第217話 紫の瞳
予想はしていた。シックスの例もあったから。
いや、シックスは仲間と離れてしまったようだが、星全体に通信が出来ず、上からの命令がなかったから単独で動いていたようだ。
基本、マニュアー単体で大気圏突入は出来ない。一応、大気圏突入用のポッドはあるようだが、艦隊でも数は限られ、今回使われた様子はなかったようだ。
となれば船とともに落ちたってことであり、シックス以外にもいるってことでもある。
ただ、今回は予想外。二人のルクセル人は脱走した感じだからだ。
目の前の二人、どちらも十二、三と見た目が若い。シックスの話では十五から徴兵されると言っていた。
なら見間違え、勘違いかと思ったが、ここで肌の白い者は珍しく、瞳の色が紫だった。そんな色素を持つ人間はいない。少なくともボクは見たことがない。
「典型的なルクセル人ね」
とはジージーの談。シックスの瞳の色は……なんだっけ? ごめん、覚えてないや。でも、紫ではなかったはずだ。
「腰のは抜かないように。どうせ残り少ないんだろうからさ」
少年二人の目がさらに鋭くなった。
この二人の少年と出くわしたのは偶然。屋台に並べられたパンを奪おうとしていたのが見えたのだ。
貧民の子がやるなら見過ごそうと思ったが、肌の色や腰の銃が見えたから逃げ出した瞬間に先頭の足を引っかけて、後ろはジージーに任せた。
屋台のおじさんにパンと硬貨を投げ、二人を路地裏に連れて行ったのだ。
「ボクはレイ。この星の人間だ。そちらをどうこうするつもりはない。まずは腹を満たしな」
収納の鞄からハンバーガーと果物、そして、水を出してやった。
「君たちと同じルクセル人も食べたものだから大丈夫だよ。66ってわかる?」
「……知らない……」
「そっか。まあ、食べてからゆっくり話そうか。ボクらが敵対することもないんだしな」
疑念や疑惑は消えなかったが、空腹には勝てないようで、出されたものにかぶり付いていた。

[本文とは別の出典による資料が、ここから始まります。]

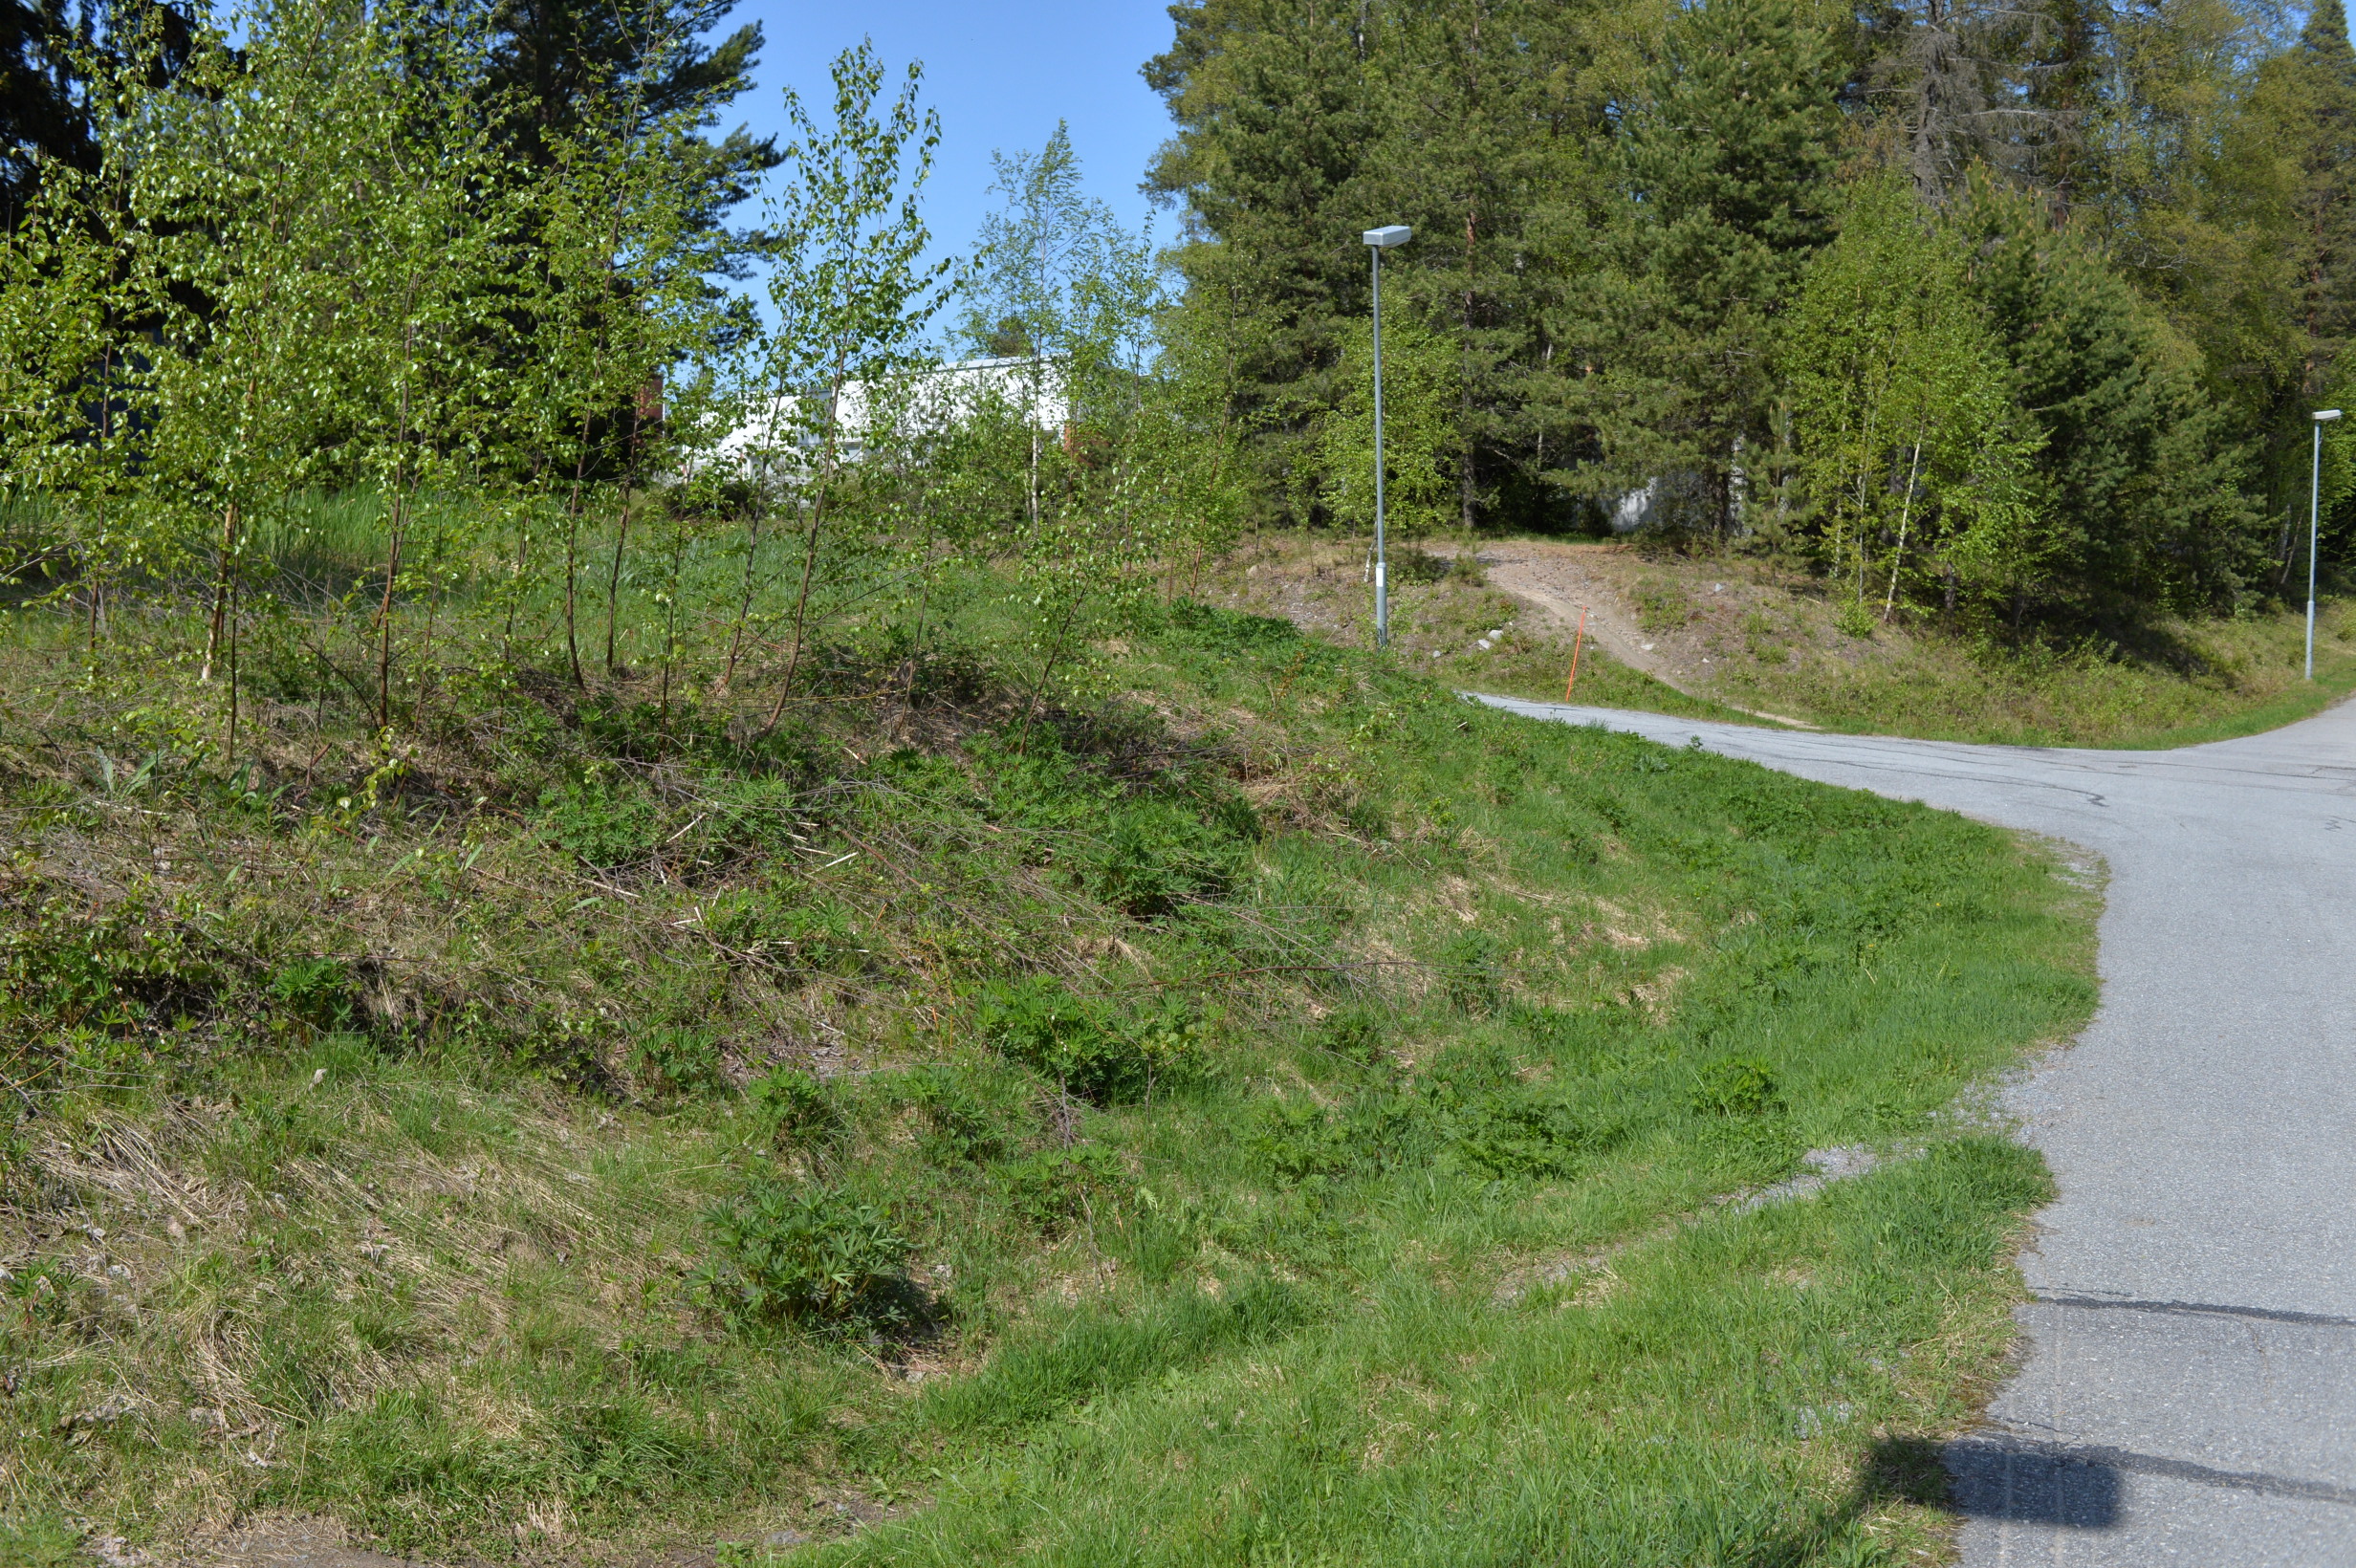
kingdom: Plantae
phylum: Tracheophyta
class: Magnoliopsida
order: Fabales
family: Fabaceae
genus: Lupinus
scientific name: Lupinus polyphyllus
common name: Garden lupin
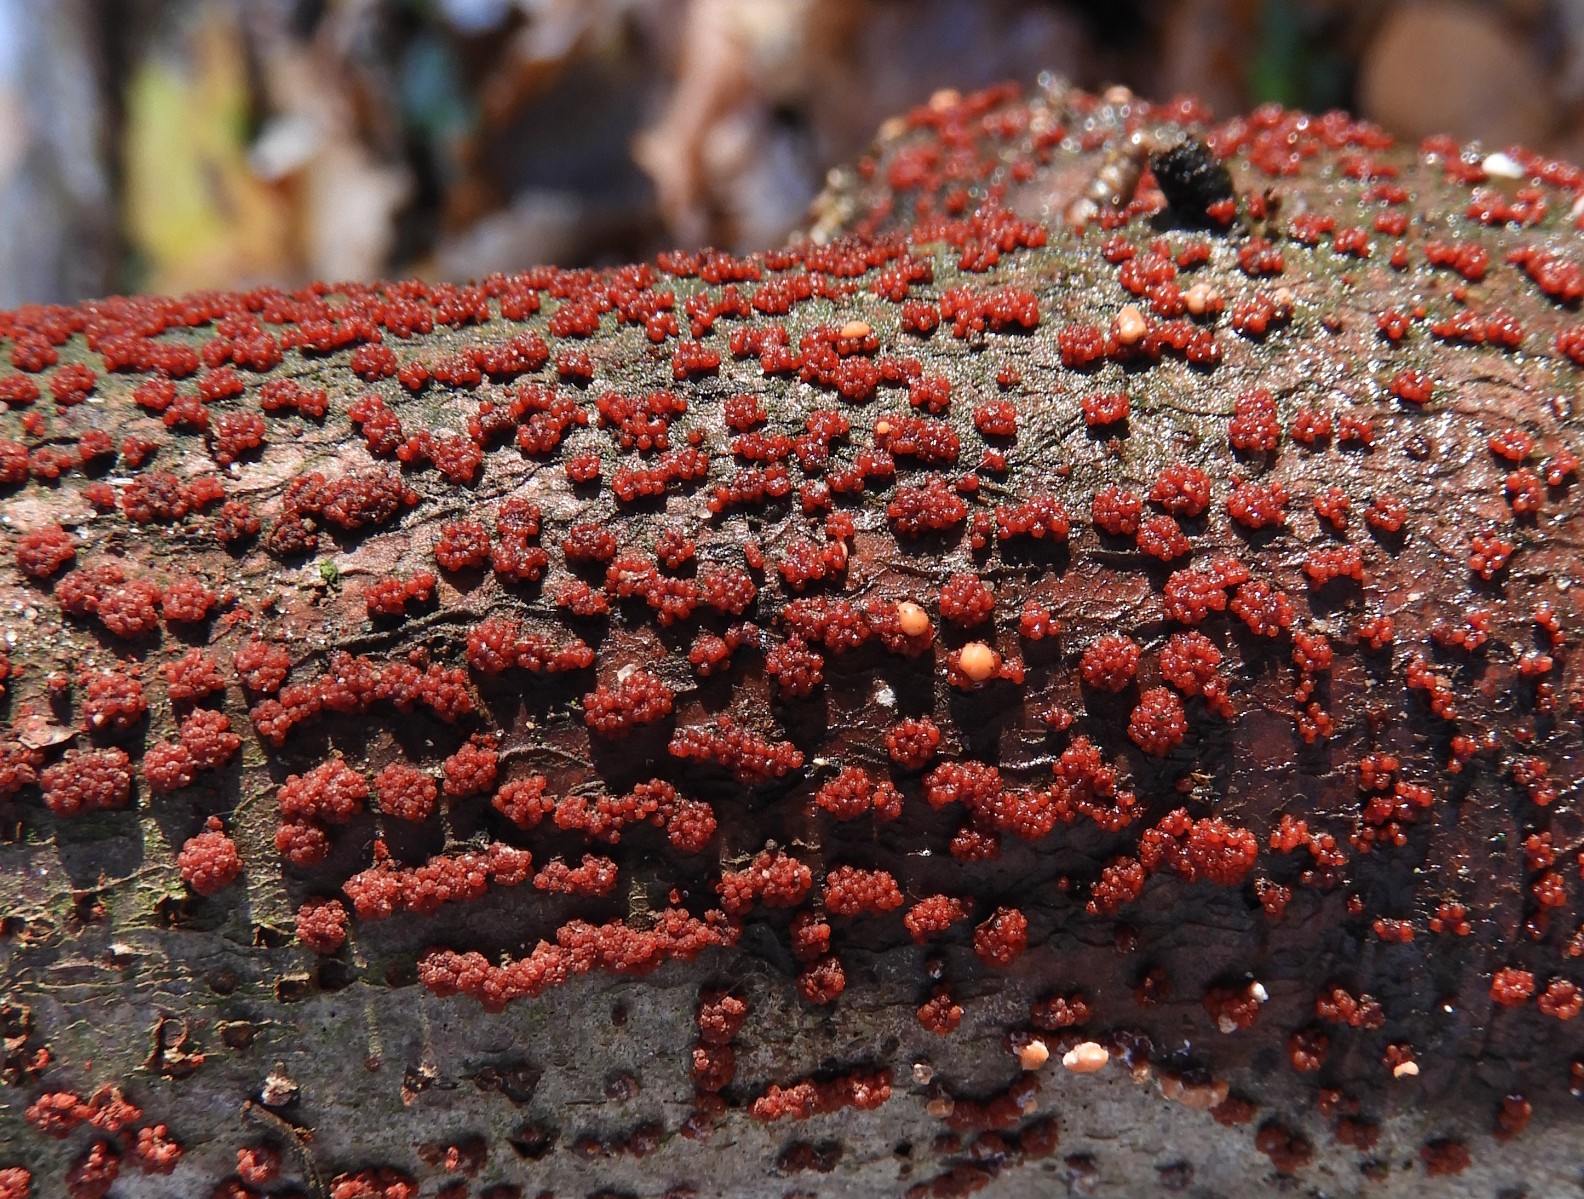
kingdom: Fungi
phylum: Ascomycota
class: Sordariomycetes
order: Hypocreales
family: Nectriaceae
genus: Nectria
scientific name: Nectria cinnabarina
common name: almindelig cinnobersvamp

長いこと食べていなかったんだろうな。三人前を食べてしまったよ。
「落ち着いた?」
うんと頷く二人。腹が満ちれば大人しくなるのはグージーもルクセルも同じだな。まあ、人間なんだから当然か。
「……なにが目的だ?」
「この星で戦争をしてもらっては困るだけさ。君たちの技術は脅威だからね。戦争が起こった星が滅びかねない。だからボクが動いているだけさ。ちなみに後ろのはグージーの者だ」
「お前──」
「──レイだよ。この星の住人。君たちと敵対するつもりはない。仲間のところに戻りたくないっていうならこの星で生きるといいさ。66も名前を変えてこの星の者として生きているからね」
「……ぼくらは戻りたくない……」
「戦争などしたくない」
へー。反戦派もいるんだ。都合がいいじゃないか。ふふ。